Use the following command to verify the columns added.

> SHOW COLUMNS FROM clients;

+-------+-------------+------+-----+---------+-------+
| Field | Type        | Null | Key | Default | Extra |
+-------+-------------+------+-----+---------+-------+
| id    | int(11)     | YES  |     | NULL    |       |
| name  | varchar(20) | YES  |     | NULL    |       |
| email | varchar(20) | YES  |     | NULL    |       |
+-------+-------------+------+-----+---------+-------+

Insert data into the table with the following syntax.

INSERT INTO clients (id,name,email) VALUES(01,"Mark","[email protected]technixleo.com");

To view users, use the following statement.

> SELECT * FROM clients;

+------+------+---------------------+
| id   | name | email               |
+------+------+---------------------+
|    1 | Mark | [email protected] |
+------+------+---------------------+

To remove a user account. use the follwoing ststement.

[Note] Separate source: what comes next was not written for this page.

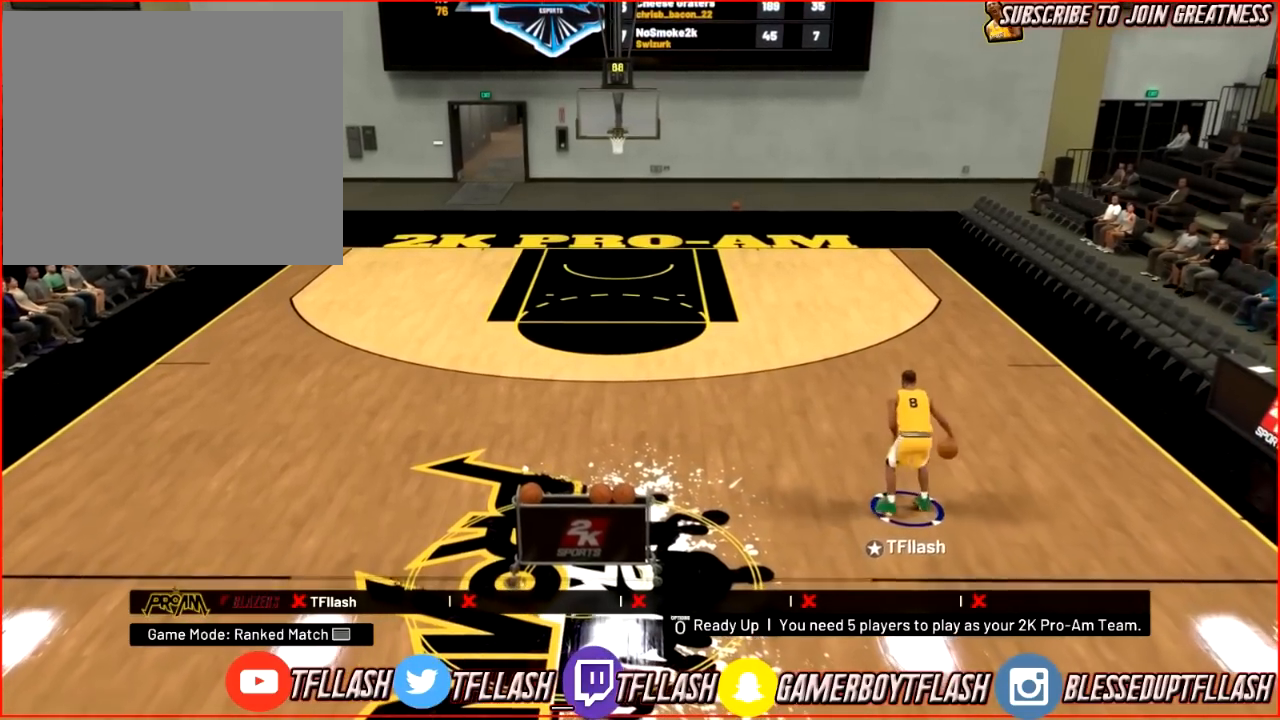
{"buttons": [], "left_stick": "center", "right_stick": "center", "events": [[134, "R2", "down"], [167, "right_stick", "left"], [367, "right_stick", "up-right"], [467, "right_stick", "center"], [501, "R2", "up"]]}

DROP USER 'technix'@localhost;

Removing MariaDB (Only for reference)

You can uninstall MariaDB database server with all the data using the following commands. If you changed the data directory

sudo rm -rf /var/lib/mysql/
sudo dnf autoremove mariadb-server
sudo rm /etc/my.cnf

Conclusion

From this guide, we have gone through the installation of the MariaDB database on AlmaLinux 9|CentOS 9|RHEL 9 systems. MariaDB database is easy to use and the best part is that it is free to use. MariaDB is also compatible with MySQL and can replace MySQL without any issues.